Bien que la lecture se fasse sur un rythme un peu erratique, il faut reconnaitre qu'il y a de réelles qualités littéraires à ce récit et j'ai pris un vrai plaisir à lire ce roman. Tout d'abord, le style d'écriture est très agréable et il y a une vraie voix, singulière, engagée et cela se ressent lors de la lecture. Les thèmes traités sont difficiles, clivants, l'auteur arrive à le montrer en multipliant les points de vue et en prenant parfois la bonne hauteur.
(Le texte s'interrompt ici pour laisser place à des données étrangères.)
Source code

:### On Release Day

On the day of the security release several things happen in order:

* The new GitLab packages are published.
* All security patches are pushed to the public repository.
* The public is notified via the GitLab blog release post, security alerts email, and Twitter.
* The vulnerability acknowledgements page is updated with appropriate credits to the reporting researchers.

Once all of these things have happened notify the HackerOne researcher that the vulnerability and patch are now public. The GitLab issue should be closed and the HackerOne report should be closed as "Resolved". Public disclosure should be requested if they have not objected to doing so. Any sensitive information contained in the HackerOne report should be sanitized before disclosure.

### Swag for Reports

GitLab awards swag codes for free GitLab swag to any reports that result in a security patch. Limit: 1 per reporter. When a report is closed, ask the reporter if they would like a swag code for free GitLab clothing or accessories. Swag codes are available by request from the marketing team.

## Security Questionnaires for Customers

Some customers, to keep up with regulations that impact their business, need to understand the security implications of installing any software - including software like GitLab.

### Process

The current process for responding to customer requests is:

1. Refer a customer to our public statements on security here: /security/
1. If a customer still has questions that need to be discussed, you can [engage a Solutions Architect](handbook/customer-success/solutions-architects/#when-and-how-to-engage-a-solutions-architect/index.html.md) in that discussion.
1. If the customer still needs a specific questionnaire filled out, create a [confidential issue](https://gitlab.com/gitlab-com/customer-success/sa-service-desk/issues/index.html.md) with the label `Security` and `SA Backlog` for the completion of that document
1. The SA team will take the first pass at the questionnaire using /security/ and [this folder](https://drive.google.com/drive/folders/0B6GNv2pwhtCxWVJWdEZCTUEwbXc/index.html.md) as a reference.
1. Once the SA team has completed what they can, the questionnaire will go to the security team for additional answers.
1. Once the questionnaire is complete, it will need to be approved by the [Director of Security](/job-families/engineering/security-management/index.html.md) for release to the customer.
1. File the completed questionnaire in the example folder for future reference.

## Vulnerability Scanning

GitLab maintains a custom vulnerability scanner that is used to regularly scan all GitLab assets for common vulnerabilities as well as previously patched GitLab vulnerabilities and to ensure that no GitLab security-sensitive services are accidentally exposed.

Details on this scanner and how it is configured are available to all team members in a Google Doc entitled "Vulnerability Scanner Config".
Il y a une vraie justesse dans le choix des mots et dans la manière générale de traiter ce sujet.
Mon avis est donc plutôt positif. C'est un roman fort, c'est riche en émotion, c'est engagé pour autant, et vous l'avez compris à la lecture de cette chronique, il m'a manqué ce fil rouge. Disons que l'on est pas obligé de faire toujours des histoires linéaires (et heureusement), mais là je n'ai clairement pas pu m'immerger dans une histoire, m'attacher à des personnages, ce qui ne m'a toutefois pas empêché de ressentir différentes émotions tout au long de la lecture, de m'interroger sur certaines situations...
En conclusion, un bon roman de cette rentrée littéraire qui évoque un thème fort de l'actualité de manière tout à fait réaliste. Ce thème est traité avec justesse et certains passages marqueront le lecteur, je n'en doute pas. Dommage qu'il manque parfois un peu de liant à tout ça, la multiplicité de personnages, pas tous traités de manière égale, vient un peu nuire à l'immersion dans le récit et force est de constater que ça part un peu dans tous les sens. Ça ne dérangera pas tous les lecteurs et en tout état de cause cela reste un livre très intéressant que je recommande.